Unlike the first impeachment case against Mr. Trump, which centered on his pressure campaign on Ukraine, this one has bipartisan support and the prosecutors appear poised to make frequent use of Republicans’ own criticisms of Mr. Trump. Their brief quoted Representative Liz Cheney of Wyoming, one of 10 House Republicans who voted to impeach, as well as Senator Mitch McConnell of Kentucky, the minority leader, who said publicly that Mr. Trump “provoked” the mob.
In making constitutional arguments in favor of Mr. Trump’s conviction, though, they reached hundreds of years further back, arguing that Mr. Trump had not only prompted violence but threatened the tradition of the peaceful transfer of power begun by Washington. They also cited debates by the founders about who would be subject to impeachment and when, as well as a 19th-century impeachment trial of a former war secretary, to assert that the Senate clearly had a right to try Mr. Trump even after he left office.

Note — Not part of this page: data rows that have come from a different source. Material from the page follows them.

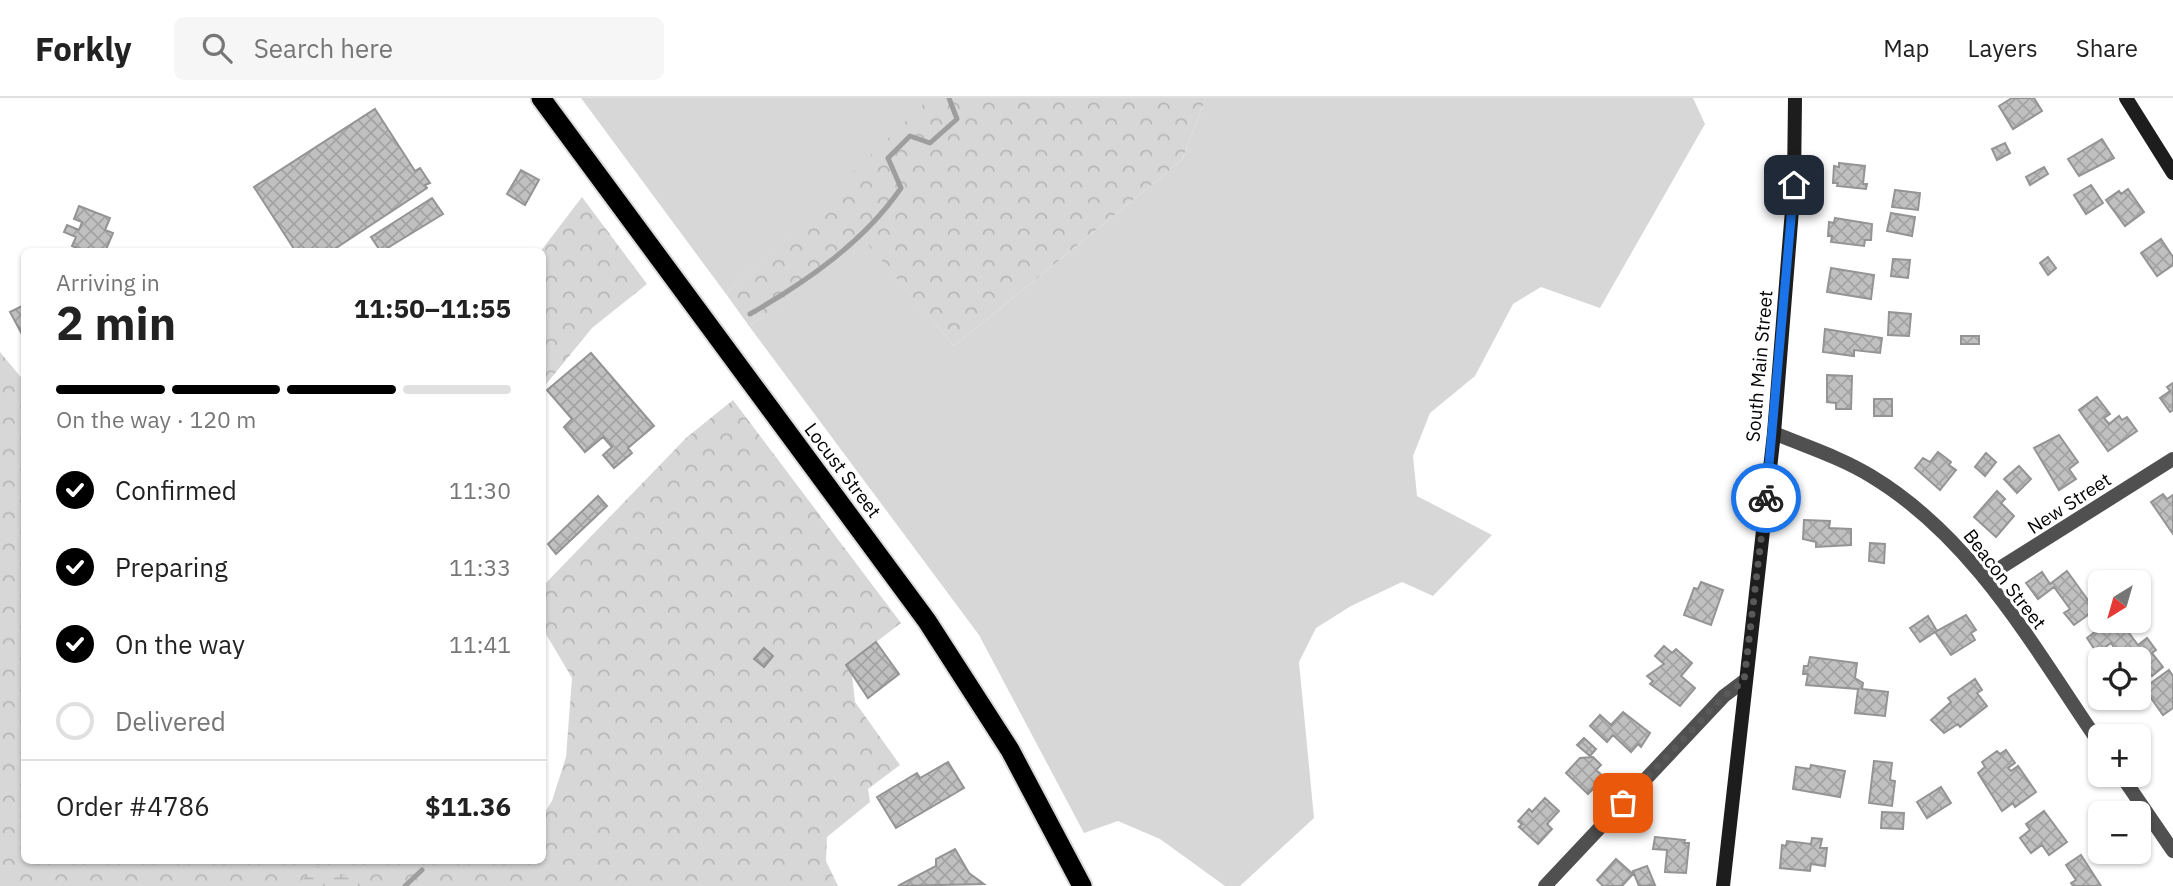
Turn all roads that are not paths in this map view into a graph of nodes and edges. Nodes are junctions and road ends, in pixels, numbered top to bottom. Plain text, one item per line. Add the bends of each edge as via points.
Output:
1 (541, 98) edge
2 (1795, 98) edge
3 (2126, 98) edge
4 (2173, 173) edge
5 (1774, 433) junction
6 (2173, 458) edge
7 (1984, 578) junction
8 (1744, 681) junction
9 (2088, 727) edge
10 (2129, 787) edge
11 (2173, 850) edge
12 (1082, 886) edge
13 (1545, 886) edge
14 (1723, 886) edge

1 - 12 highway, Locust Street via 927,621 1010,750
2 - 5 main road, South Main Street via 1794,185
3 - 4 main road
5 - 7 street, Beacon Street via 1881,482 1951,539
5 - 8 main road, South Main Street
6 - 7 street, New Street
7 - 9 street, Beacon Street
8 - 13 street via 1724,696
8 - 14 main road, South Main Street
10 - 11 street

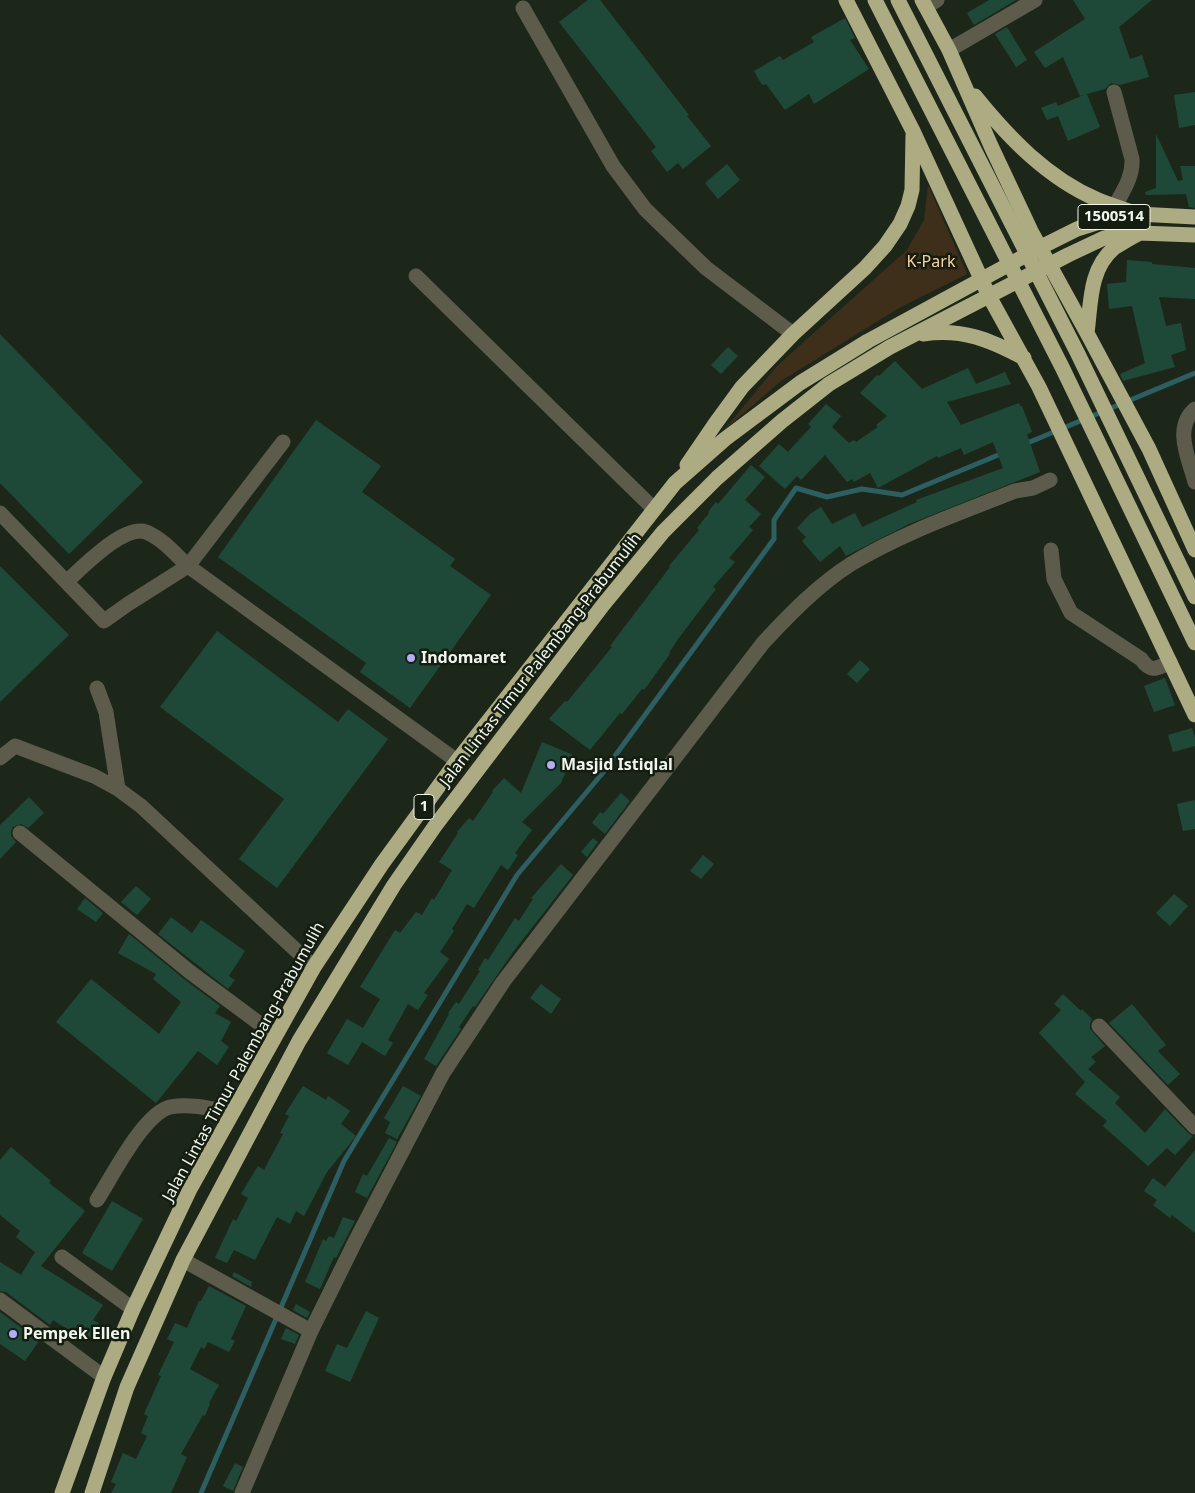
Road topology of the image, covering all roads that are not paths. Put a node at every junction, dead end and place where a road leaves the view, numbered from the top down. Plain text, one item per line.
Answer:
1 (846, 0) edge
2 (875, 0) edge
3 (898, 0) edge
4 (1035, 0) edge
5 (928, 2) edge
6 (524, 8) dead end
7 (949, 50) junction
8 (962, 79) junction
9 (1114, 92) dead end
10 (913, 131) junction
11 (1115, 206) junction
12 (1138, 214) junction
13 (1195, 217) edge
14 (1139, 233) junction
15 (1195, 235) edge
16 (1040, 248) junction
17 (1068, 255) joint
18 (1049, 265) junction
19 (416, 276) dead end
20 (981, 279) junction
21 (989, 296) junction
22 (1088, 333) junction
23 (793, 334) junction
24 (913, 335) junction
25 (1024, 358) junction
26 (1195, 409) edge
27 (283, 442) dead end
28 (1050, 480) dead end
29 (1195, 482) edge
30 (675, 483) junction
31 (654, 509) junction
32 (0, 512) edge
33 (1051, 550) dead end
34 (1195, 550) edge
35 (188, 566) junction
36 (67, 581) junction
37 (1195, 597) edge
38 (1195, 643) edge
39 (1170, 662) junction
40 (97, 688) dead end
41 (1195, 715) edge
42 (0, 758) edge
43 (458, 761) junction
44 (118, 789) junction
45 (20, 833) dead end
46 (314, 967) junction
47 (1099, 1026) dead end
48 (275, 1035) junction
49 (232, 1113) junction
50 (1195, 1127) edge
51 (215, 1143) junction
52 (237, 1156) junction
53 (96, 1200) dead end
54 (62, 1257) dead end
55 (183, 1260) junction
56 (0, 1300) edge
57 (133, 1309) junction
58 (311, 1331) junction
59 (115, 1351) junction
60 (138, 1361) junction
61 (104, 1377) junction
62 (62, 1493) edge
63 (92, 1493) edge
64 (242, 1493) edge

1 - 10 highway
2 - 38 highway, bridge
3 - 37 highway, bridge
4 - 7 street
5 - 7 highway
6 - 23 street
7 - 8 highway
8 - 11 highway
8 - 16 highway
9 - 11 street
10 - 20 highway
10 - 23 highway
11 - 12 highway
12 - 13 highway, 1500514
12 - 16 highway, 1500514
14 - 15 highway, 1500514
14 - 17 highway, 1500514
14 - 22 highway
16 - 18 highway
16 - 20 highway, Jalan Lintas Timur Palembang-Prabumulih / 1
17 - 18 highway, 1
18 - 21 highway, Jalan Lintas Timur Palembang-Prabumulih / 1
18 - 22 highway
19 - 31 street
20 - 21 highway
20 - 30 highway, Jalan Lintas Timur Palembang-Prabumulih / 1
21 - 24 highway, Jalan Lintas Timur Palembang-Prabumulih / 1
21 - 25 highway
22 - 34 highway
23 - 30 highway
24 - 25 highway
24 - 52 highway, Jalan Lintas Timur Palembang-Prabumulih / 1
25 - 39 highway
26 - 29 street
27 - 35 street
28 - 58 street
30 - 31 highway, Jalan Lintas Timur Palembang-Prabumulih / 1
31 - 43 highway, Jalan Lintas Timur Palembang-Prabumulih / 1
32 - 36 street
33 - 39 street
35 - 36 street
35 - 36 street
35 - 43 street
39 - 41 highway
40 - 44 street
42 - 44 street
43 - 46 highway, Jalan Lintas Timur Palembang-Prabumulih / 1
44 - 46 street
45 - 48 street
46 - 48 highway, Jalan Lintas Timur Palembang-Prabumulih / 1
47 - 50 street
48 - 49 highway, Jalan Lintas Timur Palembang-Prabumulih / 1
49 - 51 highway, Jalan Lintas Timur Palembang-Prabumulih / 1
49 - 53 street
51 - 52 highway
51 - 57 highway, Jalan Lintas Timur Palembang-Prabumulih / 1
52 - 55 highway, Jalan Lintas Timur Palembang-Prabumulih / 1
54 - 57 street
55 - 58 street
55 - 60 highway, Jalan Lintas Timur Palembang-Prabumulih / 1
56 - 61 street
57 - 59 highway, Jalan Lintas Timur Palembang-Prabumulih / 1
58 - 64 street
59 - 60 highway
59 - 61 highway, Jalan Lintas Timur Palembang-Prabumulih / 1
60 - 63 highway, Jalan Lintas Timur Palembang-Prabumulih / 1
61 - 62 highway, Jalan Lintas Timur Palembang-Prabumulih / 1

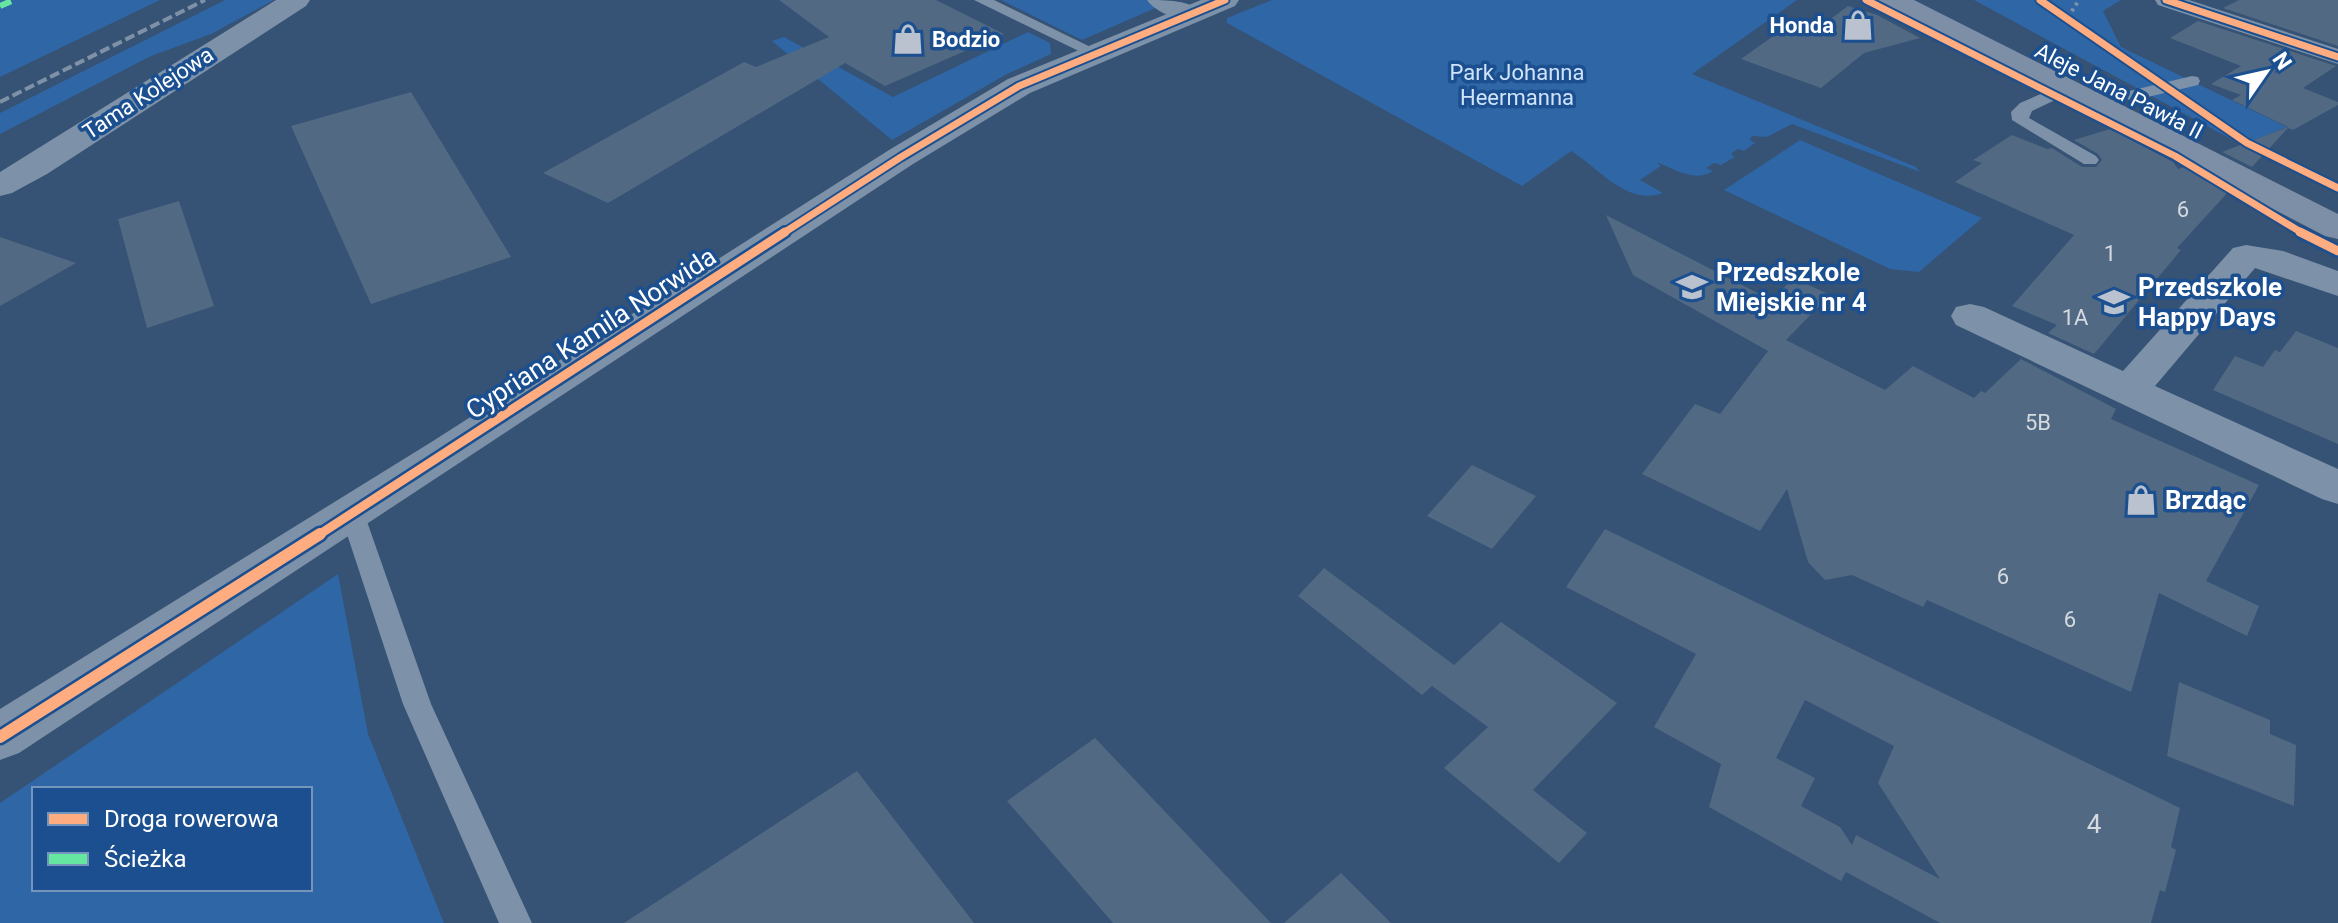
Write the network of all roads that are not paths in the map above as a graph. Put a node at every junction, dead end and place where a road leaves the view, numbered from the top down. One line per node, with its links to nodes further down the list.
1 (296, 0): 13 (street, Tama Kolejowa)
2 (982, 0): 7 (lane)
3 (1892, 0): 10 (main road, Aleje Jana Pawła II)
4 (1944, 0): 11 (main road, Aleje Jana Pawła II)
5 (2166, 0): 8 (street)
6 (1192, 4): 7 (street, Cypriana Kamila Norwida)
7 (1095, 53): 20 (street, Cypriana Kamila Norwida)
8 (2338, 57)
9 (2192, 81): 11 (lane)
10 (2066, 88): 12 (lane, Aleje Jana Pawła II); 15 (main road, Aleje Jana Pawła II)
11 (2131, 96): 14 (main road, Aleje Jana Pawła II)
12 (2090, 160)
13 (0, 186)
14 (2338, 202)
15 (2338, 228)
16 (2338, 284): 18 (street)
17 (1970, 316): 18 (street)
18 (2129, 390): 19 (street)
19 (2338, 488)
20 (352, 513): 21 (street, Cypriana Kamila Norwida); 22 (lane)
21 (0, 737)
22 (516, 923)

“There is no ‘January exception’ to impeachment or any other provision of the Constitution,” the managers wrote. “A president must answer comprehensively for his conduct in office from his first day in office through his last.”
They also insisted that the First Amendment right to free speech could not shield Mr. Trump from responsibility for inciting violence that would seek to do harm to the Constitution, undermining all the rights enshrined there, including free speech.
The president’s filing was narrower by design, with a lengthier, more detailed brief due from his lawyers early next week. Still, the contours of their defense were becoming clear.
The lawyers said Democrats had misinterpreted Mr. Trump’s actions and his intent, denying that he was responsible for the Capitol riot or that he intended to interfere with Congress’s formalizing of Mr. Biden’s win. They said his words to supporters on Jan. 6 — “if you don’t fight like hell, you’re not going to have a country anymore” — were not meant as a call to violent action, but were “about the need to fight for election security in general.”